--- Data to examine ---

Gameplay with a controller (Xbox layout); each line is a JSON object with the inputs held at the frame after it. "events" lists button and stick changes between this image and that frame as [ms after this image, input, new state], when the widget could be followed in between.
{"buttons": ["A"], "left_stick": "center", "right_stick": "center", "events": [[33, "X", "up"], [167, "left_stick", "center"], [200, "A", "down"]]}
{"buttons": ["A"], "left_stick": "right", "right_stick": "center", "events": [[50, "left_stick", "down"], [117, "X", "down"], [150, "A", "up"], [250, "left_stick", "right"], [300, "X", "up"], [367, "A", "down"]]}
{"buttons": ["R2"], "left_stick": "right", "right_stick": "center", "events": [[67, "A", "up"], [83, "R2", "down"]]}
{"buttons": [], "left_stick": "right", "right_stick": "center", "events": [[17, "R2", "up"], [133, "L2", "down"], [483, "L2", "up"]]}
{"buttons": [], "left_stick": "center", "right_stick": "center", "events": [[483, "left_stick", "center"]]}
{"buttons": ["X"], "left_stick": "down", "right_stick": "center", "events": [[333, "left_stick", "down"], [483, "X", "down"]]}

---

§ Goal of the exercise
Please reproduce the material above exactly, line by line.

§ Your solution
Gameplay with a controller (Xbox layout); each line is a JSON object with the inputs held at the frame after it. "events" lists button and stick changes between this image and that frame as [ms after this image, input, new state], when the widget could be followed in between.
{"buttons": ["A"], "left_stick": "center", "right_stick": "center", "events": [[33, "X", "up"], [167, "left_stick", "center"], [200, "A", "down"]]}
{"buttons": ["A"], "left_stick": "right", "right_stick": "center", "events": [[50, "left_stick", "down"], [117, "X", "down"], [150, "A", "up"], [250, "left_stick", "right"], [300, "X", "up"], [367, "A", "down"]]}
{"buttons": ["R2"], "left_stick": "right", "right_stick": "center", "events": [[67, "A", "up"], [83, "R2", "down"]]}
{"buttons": [], "left_stick": "right", "right_stick": "center", "events": [[17, "R2", "up"], [133, "L2", "down"], [483, "L2", "up"]]}
{"buttons": [], "left_stick": "center", "right_stick": "center", "events": [[483, "left_stick", "center"]]}
{"buttons": ["X"], "left_stick": "down", "right_stick": "center", "events": [[333, "left_stick", "down"], [483, "X", "down"]]}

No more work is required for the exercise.